JAZZ REVIEW : Jazz Superband Lives Up to Its Name
Bring four of jazz-fusion’s best-known headliners together in one group and you’ve got a first-rate clash of egos and all the one-upmanship that goes with it, right?
Not with the Jazz Explosion Superband--drummer Billy Cobham, guitarist Larry Carlton, bassist Stanley Clarke and saxophonist Najee--whose members seemed more intent on working as a group than as individuals during their Coach House appearance here Thursday. In fact, so magnanimous was the foursome that they treated their fifth member, relatively unknown keyboardist Deron Johnson, to nearly the same amount of improvisational space that they gave themselves.
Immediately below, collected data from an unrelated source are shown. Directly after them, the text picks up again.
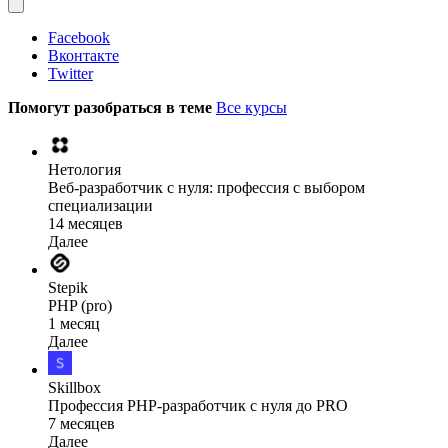
Facebook
Вконтакте
Twitter
Помогут разобраться в теме
Все курсы
Нетология
Веб-разработчик с нуля: профессия с выбором
специализации
14 месяцев
Далее
Stepik
PHP (pro)
1 месяц
Далее
Skillbox
Профессия PHP-разработчик с нуля до PRO
7 месяцев
Далее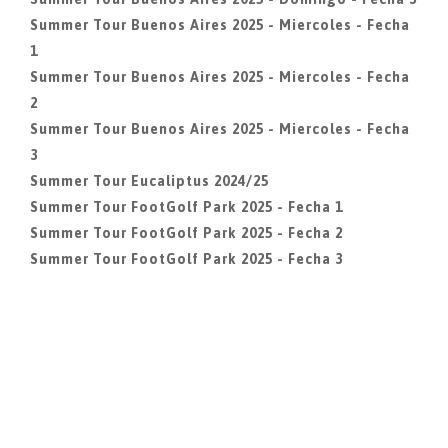
Summer Tour Buenos Aires 2025 - Miercoles - Fecha
1
Summer Tour Buenos Aires 2025 - Miercoles - Fecha
2
Summer Tour Buenos Aires 2025 - Miercoles - Fecha
3
Summer Tour Eucaliptus 2024/25
Summer Tour FootGolf Park 2025 - Fecha 1
Summer Tour FootGolf Park 2025 - Fecha 2
Summer Tour FootGolf Park 2025 - Fecha 3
The band, which matched a pair of standards--Charles Mingus’ “Good-Bye Pork Pie Hat” and Miles Davis’ “All Blues”--with numbers selected from each of their careers, was at its best mining stripped-down funk beats or simple blues lines. To their credit, the band mates avoided histrionics. Instead, their solos were well-formed, sometimes technically astute efforts that avoided cheap appeals to emotion.
Especially impressive was saxophonist Najee, whose tenor work was equally thoughtful and skilled. He also took an impressively constructed flute solo on “All Blues,” backed by Clarke’s crisp walk on acoustic bass.
Only during the last number, Clarke’s signature tune “School Days,” did the band resort to endless riffing and pointless, up-register excitement. The Jazz Explosion Superband concludes their current tour tonight at the Greek Theatre.